Before trying to predict what these predictors will do, let’s recap the Best Picture race we have so far. It turns out that despite the lack of a frontrunner, we have a pattern that is not very different from past years.
On the one hand we have the group of quirky, smart movies. Most are not emotionally satisfying or easy, but instead present intellectual or emotional challenges. This year, Birdman, Gone Girl, Foxcatcher, and A Most Violent Year arguably make up this list. These movies are this year’s Tree of Life, this year’s Zero Dark Thirty, or The Social Network, or Moneyball, and even Her. The pattern says: these will not win.
Next you have the ambitious blockbusters: Unbroken and Interstellar. Both are lukewarmly received. Still, they are arguably this year’s Gravity or Avatar. I don’t mean necessarily quality-wise, but it does seem like the Academy has reserved a slot for these big budget blockbuster movies since the expansion to more than five nominees a few years back. I would be surprised if at least one of them didn’t get in, but past pattern says that they will not win (at least not the science fiction movie).
Then you have the very small, independent movies. Think Whiplash, Inherent Vice, or The Grand Budapest Hotel. These are this year’s Winter’s Bone, An Education, A Simple Man, Amour, Beasts of the Southern Wild. Few will see these movies, but again it seems as if a slot or two has been reserved for these types of movies since the expansion.

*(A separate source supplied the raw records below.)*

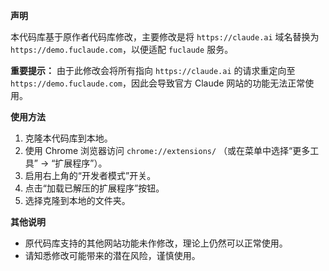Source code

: **声明**

本代码库基于原作者代码库修改，主要修改是将 `https://claude.ai` 域名替换为 `https://demo.fuclaude.com`，以便适配 `fuclaude` 服务。

**重要提示：** 由于此修改会将所有指向 `https://claude.ai` 的请求重定向至 `https://demo.fuclaude.com`，因此会导致官方 Claude 网站的功能无法正常使用。

**使用方法**

1.  克隆本代码库到本地。
2.  使用 Chrome 浏览器访问 `chrome://extensions/` （或在菜单中选择“更多工具” -> “扩展程序”）。
3.  启用右上角的“开发者模式”开关。
4.  点击“加载已解压的扩展程序”按钮。
5.  选择克隆到本地的文件夹。

**其他说明**

*   原代码库支持的其他网站功能未作修改，理论上仍然可以正常使用。
*   请知悉修改可能带来的潜在风险，谨慎使用。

Finally you have the feel-good, pretending to be important movies. The Theory of Everything and The Imitation Game pack a one-two punch of fluff mixed with emotion combined with good acting and overall technical, while telling admittedly important stories. Argo. The King’s Speech. Starting to get my drift? If these patterns hold, the Best Picture Oscar winner is likely between those two.